Livio Suppo, another conqueror
The only similar figure in MotoGP these days is the Italian, also 61 years old. Livio SuppoWith Ducati he won a MotoGP title with Casey Stoner, with Casey himself and Repsol Honda he was able to win five titles with Marc Marquez, and in 2022 he signed with Suzuki after project leader Shinichi Sahara took over the team on an interim basis after Brivio’s surprise farewell.

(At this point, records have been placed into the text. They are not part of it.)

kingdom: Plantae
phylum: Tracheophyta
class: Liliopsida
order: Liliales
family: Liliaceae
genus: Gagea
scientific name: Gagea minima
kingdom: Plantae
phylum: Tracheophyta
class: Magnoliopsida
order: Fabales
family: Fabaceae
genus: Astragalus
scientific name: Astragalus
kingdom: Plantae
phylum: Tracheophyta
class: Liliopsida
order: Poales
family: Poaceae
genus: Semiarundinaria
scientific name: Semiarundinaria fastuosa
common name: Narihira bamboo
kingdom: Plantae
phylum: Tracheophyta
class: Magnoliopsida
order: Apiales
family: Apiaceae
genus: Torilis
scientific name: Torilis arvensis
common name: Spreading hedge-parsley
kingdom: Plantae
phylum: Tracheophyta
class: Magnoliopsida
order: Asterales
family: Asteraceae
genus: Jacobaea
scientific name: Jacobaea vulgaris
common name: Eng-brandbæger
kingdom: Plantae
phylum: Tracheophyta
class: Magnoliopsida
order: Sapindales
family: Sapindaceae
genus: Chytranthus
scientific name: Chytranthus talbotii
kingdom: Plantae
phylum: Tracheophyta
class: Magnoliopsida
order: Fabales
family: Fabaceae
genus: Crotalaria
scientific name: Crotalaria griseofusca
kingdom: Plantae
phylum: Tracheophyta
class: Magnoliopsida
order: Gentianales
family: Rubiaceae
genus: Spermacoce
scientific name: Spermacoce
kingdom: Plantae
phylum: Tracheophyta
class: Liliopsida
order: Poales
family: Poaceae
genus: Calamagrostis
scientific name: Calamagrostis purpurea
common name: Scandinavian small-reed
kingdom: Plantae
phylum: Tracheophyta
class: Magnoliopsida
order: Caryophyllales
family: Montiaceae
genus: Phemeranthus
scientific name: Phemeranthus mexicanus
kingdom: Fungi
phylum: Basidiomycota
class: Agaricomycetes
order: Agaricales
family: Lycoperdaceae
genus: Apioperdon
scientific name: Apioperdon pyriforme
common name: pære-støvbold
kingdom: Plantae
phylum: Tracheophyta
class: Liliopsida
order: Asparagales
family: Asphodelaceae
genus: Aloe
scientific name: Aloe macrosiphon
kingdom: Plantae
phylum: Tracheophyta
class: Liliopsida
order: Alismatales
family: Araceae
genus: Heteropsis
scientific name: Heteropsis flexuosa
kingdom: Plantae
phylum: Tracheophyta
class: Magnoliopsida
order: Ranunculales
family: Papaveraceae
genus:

Although he was already in trouble with the project, he continued to win in 2022 with Alex Rins until Hamamatsu City shut down the project at the end of 2023. Spo did the opposite, working from F-1 in marketing for the Benetton team, and in 1999 jumped into the MotoGP paddock with the Honda Benetton team in 125cc and 250cc, before Ducati handed over the reins.
Source: Mundo Deportivo
I am a writer at Sportish, where I mainly cover sports news. I’ve also written for The Guardian and ESPN Brasil, and my work has been featured on NBC Sports, SI.com and more. Before working in journalism, I was an athlete: I played football for Colgate University and competed in the US Open Cross Country Championships.